··· Material shown
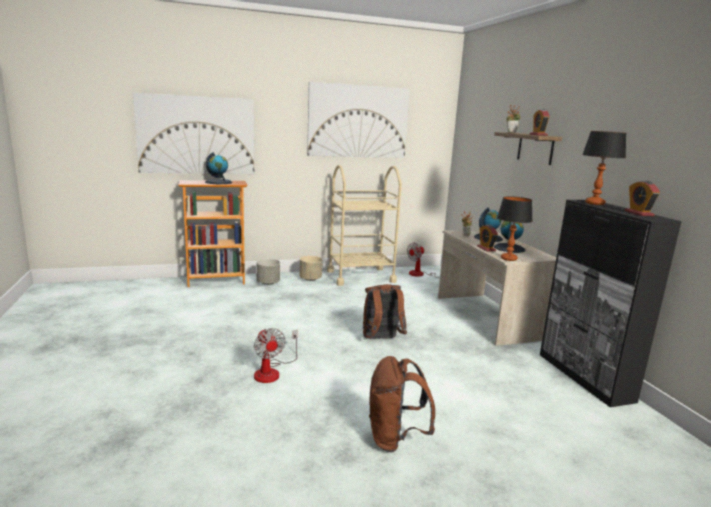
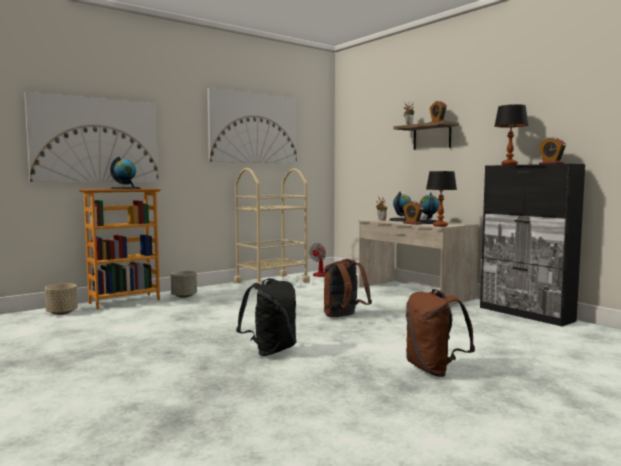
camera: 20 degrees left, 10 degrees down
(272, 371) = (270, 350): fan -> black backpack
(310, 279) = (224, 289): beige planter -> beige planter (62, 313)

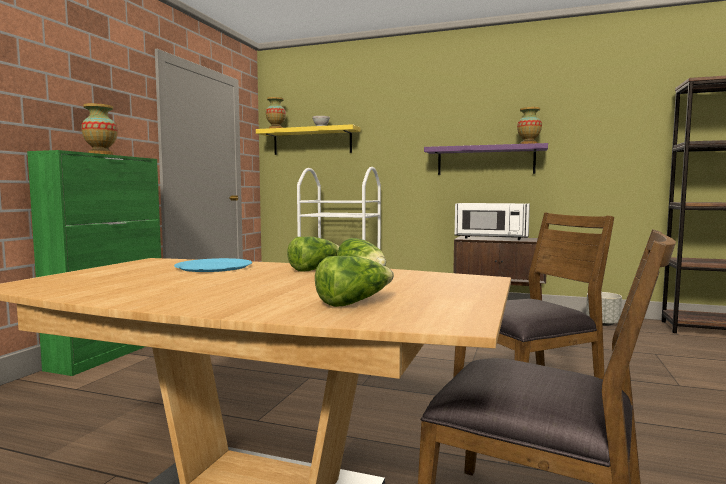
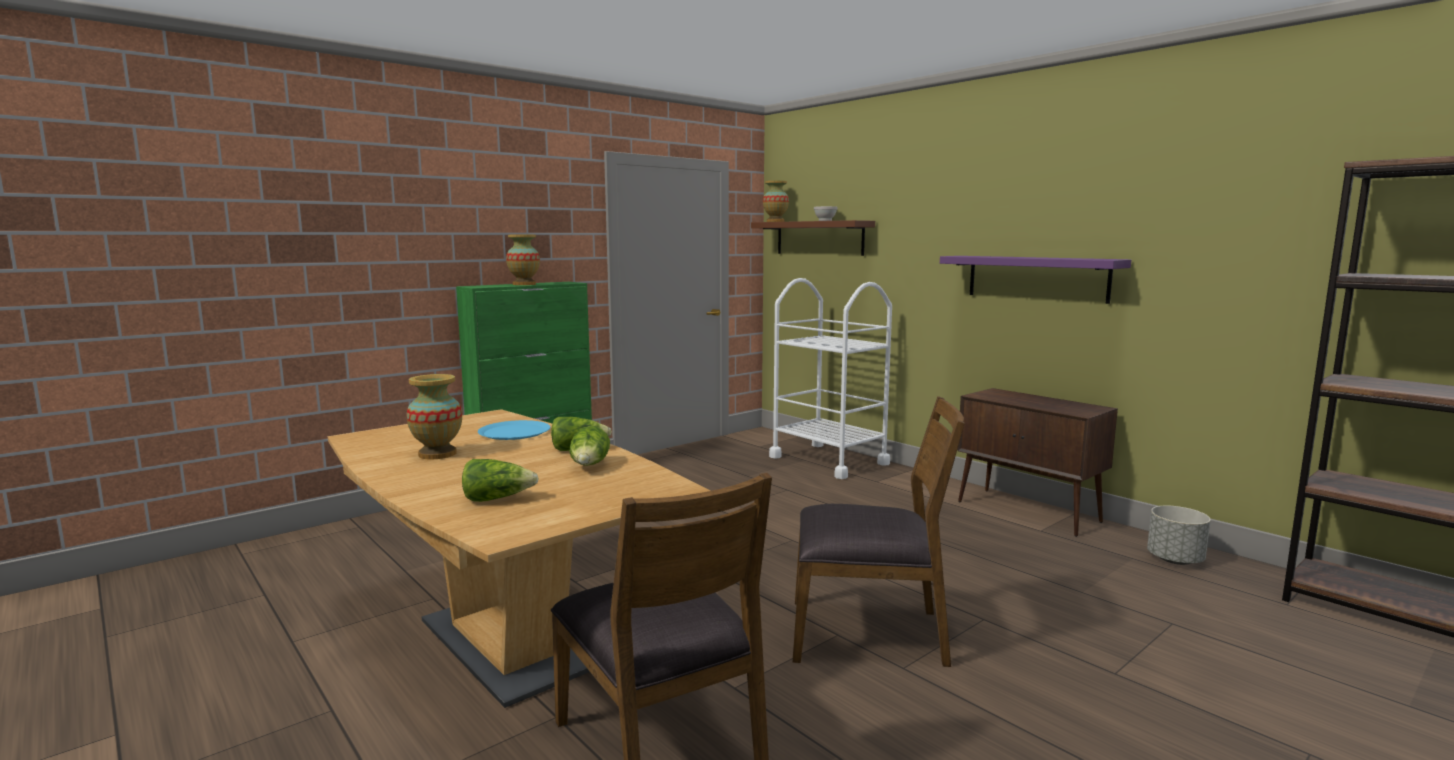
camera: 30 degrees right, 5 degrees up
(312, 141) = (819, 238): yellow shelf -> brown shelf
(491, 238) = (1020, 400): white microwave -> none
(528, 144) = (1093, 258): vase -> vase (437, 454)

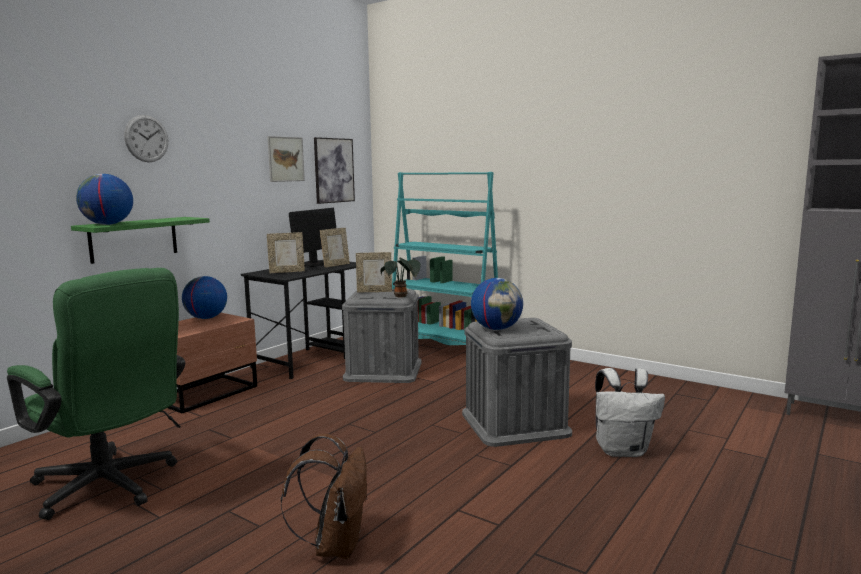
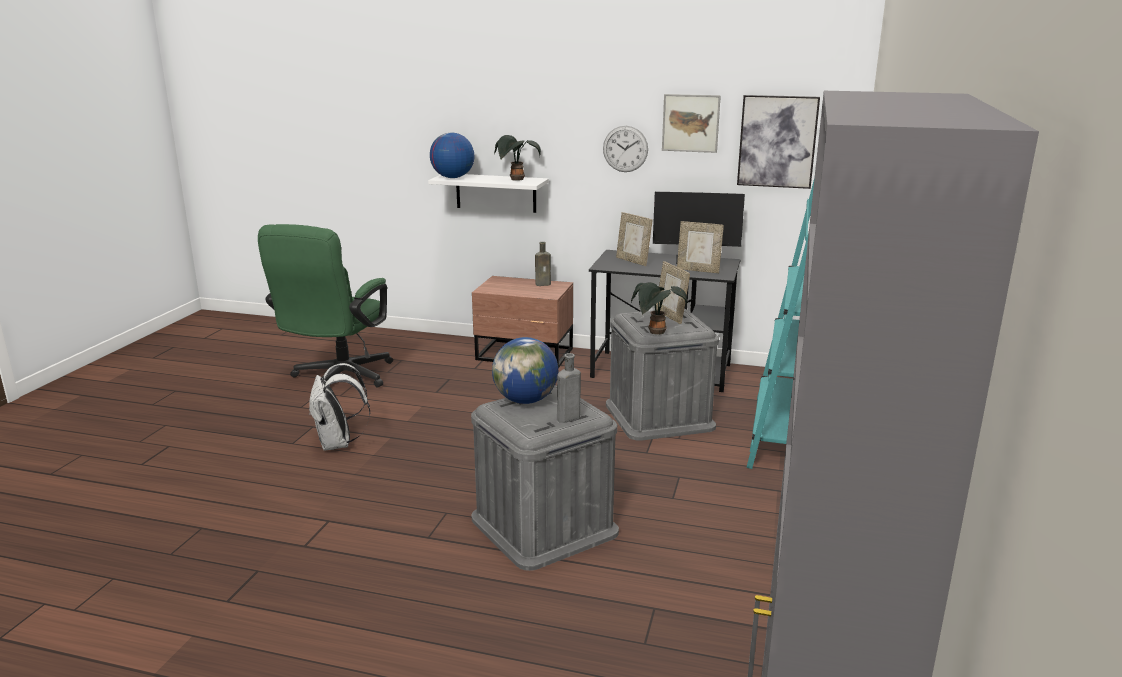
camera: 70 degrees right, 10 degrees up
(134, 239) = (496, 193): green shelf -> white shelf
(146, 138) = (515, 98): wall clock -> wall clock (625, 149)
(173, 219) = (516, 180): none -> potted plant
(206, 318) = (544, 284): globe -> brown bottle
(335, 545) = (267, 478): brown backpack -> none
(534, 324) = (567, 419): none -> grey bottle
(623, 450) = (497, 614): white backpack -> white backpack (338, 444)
······
Copy out, from the records above, every line that holds the string "camera".

camera: 20 degrees left, 10 degrees down
camera: 30 degrees right, 5 degrees up
camera: 70 degrees right, 10 degrees up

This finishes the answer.